Some time ago I was listening a guy talking about (operational) risk management in financial industry. One of his main points was that the systems in financial organizations should not be completely bug-free and automated. Because when something eventually happens, if there is no-one who has had to fix issues in the systems regularly, there is nobody around who can fix the system efficiently.

An example of argument that belongs to a weird class of arguments you at the same time want to agree and disagree.

I wonder if there would be a market for an enterprise-grade server microkernel OS. It's not the 90s anymore - Nintendo and QNX are shipping tens of millions of microkernel installs every year; and hardware is fast enough that choosing correctness and security over speed is a valid tradeoff. Maybe if I win the lottery...
These things tend to trade 200% performance for 10% security, though. That's not a tradeoff I am comfortable with in anything like all situations.
Not necessarily if you build them right. Nintendo’s Switch is a true microkernel and, if it cost 200% performance, there’s no way it would be viable on a 2015 Tegra X1. The 200% thing is kind of a myth that doesn’t apply to modern practice - now it’s more like 10%.

As for 10% security - it’s more than 10%. Take my same example, the Switch. No bugs have been found to launch unapproved software in the last 4 years. There’s always the Secure Boot bug by NVIDIA in earlier consoles, but not even a WebKit bug will get you homebrew on a Switch. Kind of a big deal…

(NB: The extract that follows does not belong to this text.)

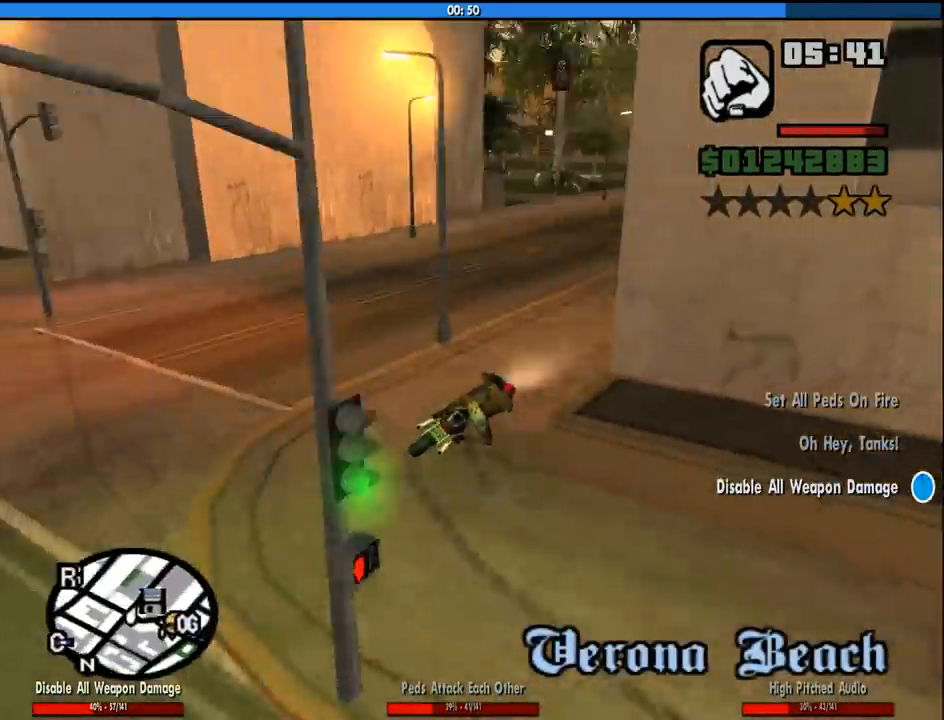
{"keys": ["2", "w"], "mouse": [], "events": [[17, "2", "up"], [17, "a", "up"], [17, "d", "down"], [117, "2", "down"], [217, "a", "down"], [217, "d", "up"], [250, "2", "up"], [350, "2", "down"], [483, "a", "up"]]}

Another example of this would be Microsoft’s experiments with what would happen if an OS was built with all apps running in managed code - no compiled apps. Performance cost? They got it down to just 7% (though, admittedly, Midori never shipped, but it did host Bing in a few countries for a few years.)

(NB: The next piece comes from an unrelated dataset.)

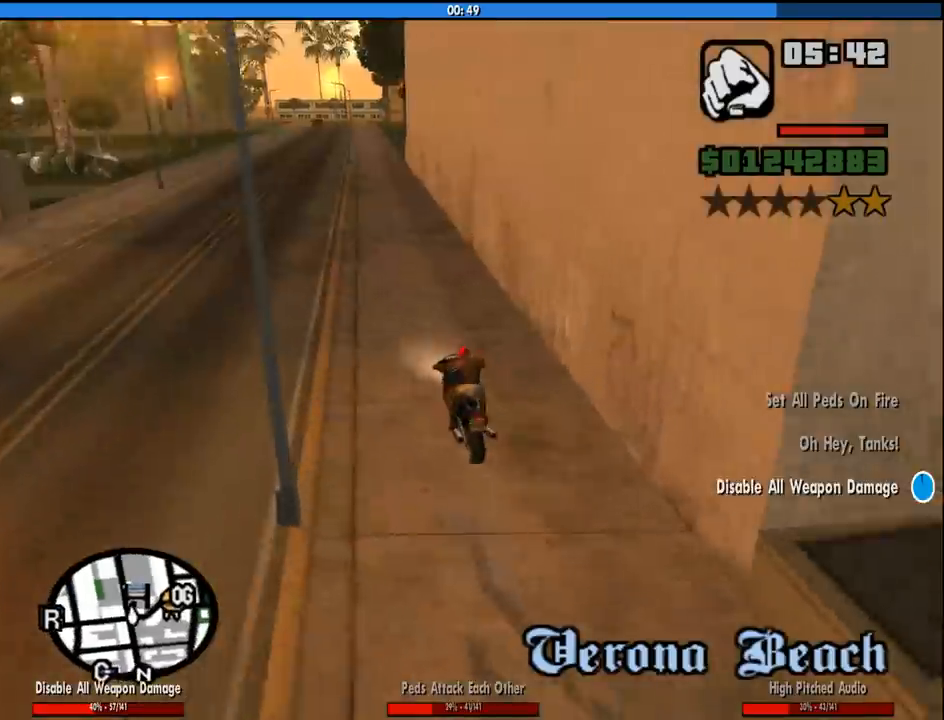
{"keys": ["2", "w"], "mouse": [], "events": [[183, "2", "up"], [233, "d", "down"], [267, "2", "down"], [267, "d", "up"], [367, "2", "up"], [467, "2", "down"]]}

Kaspersky recently developed their own proprietary microkernel OS. AFAIK they target it for IoT, but kernel is kernel, probably could be used with ordinary servers as well.

Main issue is drivers, of course. It's hard to beat Linux. It contains open source drivers and server vendors usually target Linux and Windows with their driver efforts.

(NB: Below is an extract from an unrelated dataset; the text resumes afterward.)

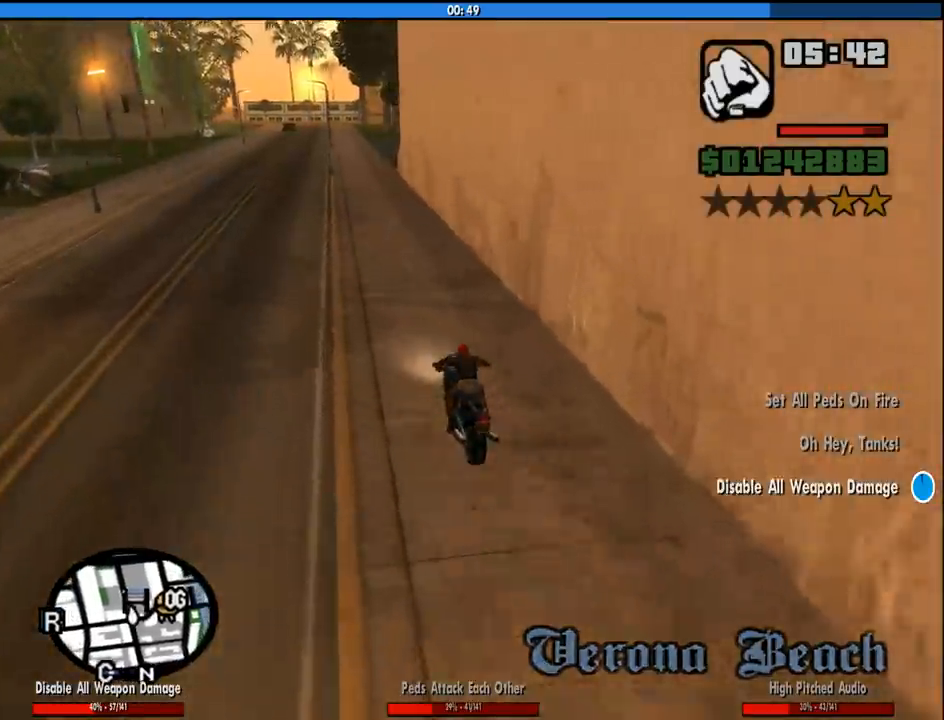
{"keys": ["w"], "mouse": [], "events": [[50, "d", "down"], [100, "2", "up"], [150, "2", "down"], [200, "d", "up"], [233, "2", "up"], [333, "2", "down"], [433, "2", "up"]]}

> LetsEncrypt did us a huge favor by forcing automation vs having the guy who knows how to update the SSL certs every 4.9 years and left 6 months ago.

Not in my experience. There's still a guy who goes around and updates (manually) all the LetsEncrypt certificates every year.

> Not in my experience. There's still a guy who goes around and updates (manually) all the LetsEncrypt certificates every year.

LetsEncrypt certificates don't last for one year, they only last for 90 days, no exceptions. You may be thinking about something different.

They may be talking about the certbot software itself, which does the updating of certs.
We truly live in amazing times! We have language models that sound human and internet from space, but never bothered to schedule that script for updating TLS certs. Or put it in version control for that matter.

Sounds like my org :)

Shouldn't he be going around every couple of months?
Having worked in both kinds of cultures, I tend to agree. Keeping up is ultimately less pain than trying to upgrade things in huge chunks.

But it can be really hard to change the culture at a place that has a long history of "ain't broke, don't fix it" engineering.

Less pain yes but more efficient? I'm not sure.

The places that don't do constant upgrades also don't usually have teams looking after that. If they time it right they can do with less people.

Of course it's less reliable not having as much active knowledge but I do think it can be cheaper if nothing goes wrong.

Yes, that can be the tradeoff, and a reasonable one in the right circumstances. Some projects are like that where there is really no team dedicated to anything more than keeping the lights on.

In my comment, I was thinking of well staffed (or at least close-enough to well staffed) teams making deliberate decisions to defer.

Long term support allows bad behavior but I think it's still useful to reduce the amount of feature/breaking changes happening to software.

Those problems can also be mitigated with mandatory environment rebuilds which is trivial for a lot of setups with infrastructure as code.

At the extreme end, you have Kubernetes/CNCF where 6 months go by and you're many versions behind with a huge changelog of breaking changes you have to fix first. Stable APIs and stable ABIs are very useful here (which enterprise Linux provides).

In my experience updates are not forgotten. Even automated.

Upgrades however are a different story. The major version changes require a ton of testing and manual massaging. This is why enterprises like to have that infrequently. For the systems that are easier you can still choose to follow the releases quickly.

Because security patches are being back ported is usually not a real issue.

> I'd like to see the RHEL stability model go away too and force people to complete their automation and solve the problems of being able to rebuilding on demand - and actually doing it.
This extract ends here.